Print the listing below exactly, minus its pictures.

=== Section Start ===

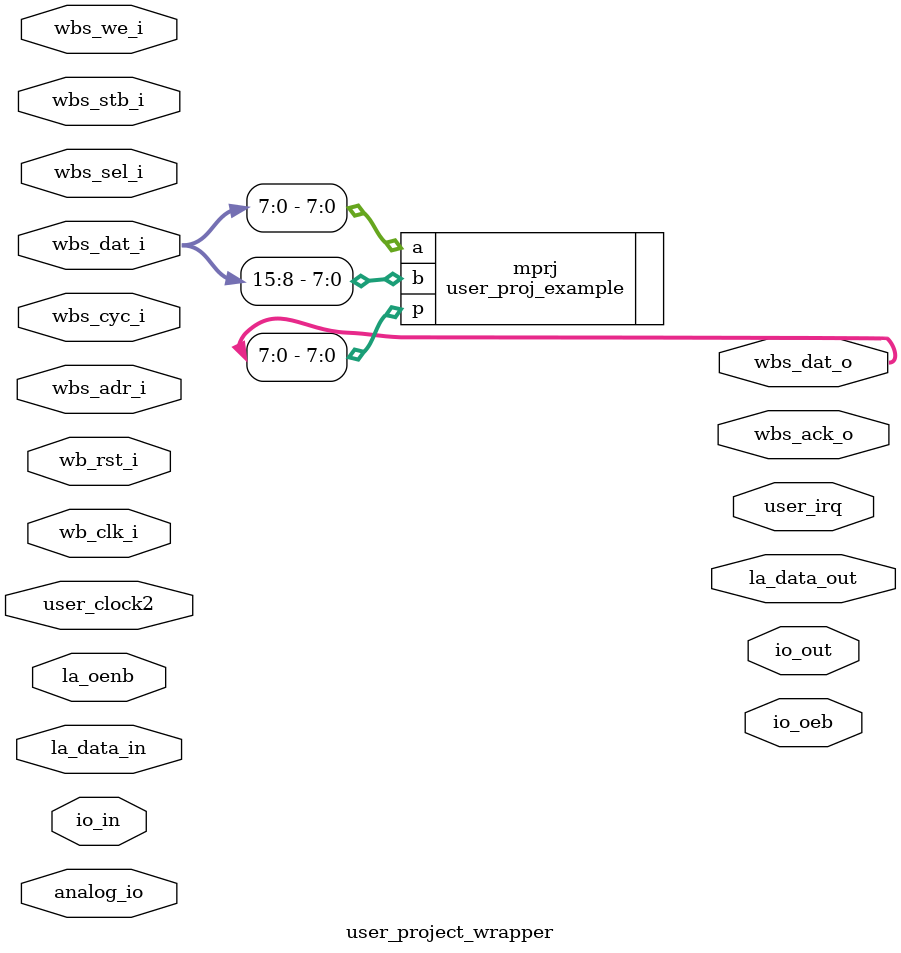
<source format=v>
module user_project_wrapper (user_clock2,
    wb_clk_i,
    wb_rst_i,
    wbs_ack_o,
    wbs_cyc_i,
    wbs_stb_i,
    wbs_we_i,
    analog_io,
    io_in,
    io_oeb,
    io_out,
    la_data_in,
    la_data_out,
    la_oenb,
    user_irq,
    wbs_adr_i,
    wbs_dat_i,
    wbs_dat_o,
    wbs_sel_i);
 input user_clock2;
 input wb_clk_i;
 input wb_rst_i;
 output wbs_ack_o;
 input wbs_cyc_i;
 input wbs_stb_i;
 input wbs_we_i;
 inout [28:0] analog_io;
 input [37:0] io_in;
 output [37:0] io_oeb;
 output [37:0] io_out;
 input [127:0] la_data_in;
 output [127:0] la_data_out;
 input [127:0] la_oenb;
 output [2:0] user_irq;
 input [31:0] wbs_adr_i;
 input [31:0] wbs_dat_i;
 output [31:0] wbs_dat_o;
 input [3:0] wbs_sel_i;


 user_proj_example mprj (.a({wbs_dat_i[7],
    wbs_dat_i[6],
    wbs_dat_i[5],
    wbs_dat_i[4],
    wbs_dat_i[3],
    wbs_dat_i[2],
    wbs_dat_i[1],
    wbs_dat_i[0]}),
    .b({wbs_dat_i[15],
    wbs_dat_i[14],
    wbs_dat_i[13],
    wbs_dat_i[12],
    wbs_dat_i[11],
    wbs_dat_i[10],
    wbs_dat_i[9],
    wbs_dat_i[8]}),
    .p({wbs_dat_o[7],
    wbs_dat_o[6],
    wbs_dat_o[5],
    wbs_dat_o[4],
    wbs_dat_o[3],
    wbs_dat_o[2],
    wbs_dat_o[1],
    wbs_dat_o[0]}));
endmodule


</source>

=== Section End ===

(Exercise result):
<source format=v>
module user_project_wrapper (user_clock2,
    wb_clk_i,
    wb_rst_i,
    wbs_ack_o,
    wbs_cyc_i,
    wbs_stb_i,
    wbs_we_i,
    analog_io,
    io_in,
    io_oeb,
    io_out,
    la_data_in,
    la_data_out,
    la_oenb,
    user_irq,
    wbs_adr_i,
    wbs_dat_i,
    wbs_dat_o,
    wbs_sel_i);
 input user_clock2;
 input wb_clk_i;
 input wb_rst_i;
 output wbs_ack_o;
 input wbs_cyc_i;
 input wbs_stb_i;
 input wbs_we_i;
 inout [28:0] analog_io;
 input [37:0] io_in;
 output [37:0] io_oeb;
 output [37:0] io_out;
 input [127:0] la_data_in;
 output [127:0] la_data_out;
 input [127:0] la_oenb;
 output [2:0] user_irq;
 input [31:0] wbs_adr_i;
 input [31:0] wbs_dat_i;
 output [31:0] wbs_dat_o;
 input [3:0] wbs_sel_i;


 user_proj_example mprj (.a({wbs_dat_i[7],
    wbs_dat_i[6],
    wbs_dat_i[5],
    wbs_dat_i[4],
    wbs_dat_i[3],
    wbs_dat_i[2],
    wbs_dat_i[1],
    wbs_dat_i[0]}),
    .b({wbs_dat_i[15],
    wbs_dat_i[14],
    wbs_dat_i[13],
    wbs_dat_i[12],
    wbs_dat_i[11],
    wbs_dat_i[10],
    wbs_dat_i[9],
    wbs_dat_i[8]}),
    .p({wbs_dat_o[7],
    wbs_dat_o[6],
    wbs_dat_o[5],
    wbs_dat_o[4],
    wbs_dat_o[3],
    wbs_dat_o[2],
    wbs_dat_o[1],
    wbs_dat_o[0]}));
endmodule


</source>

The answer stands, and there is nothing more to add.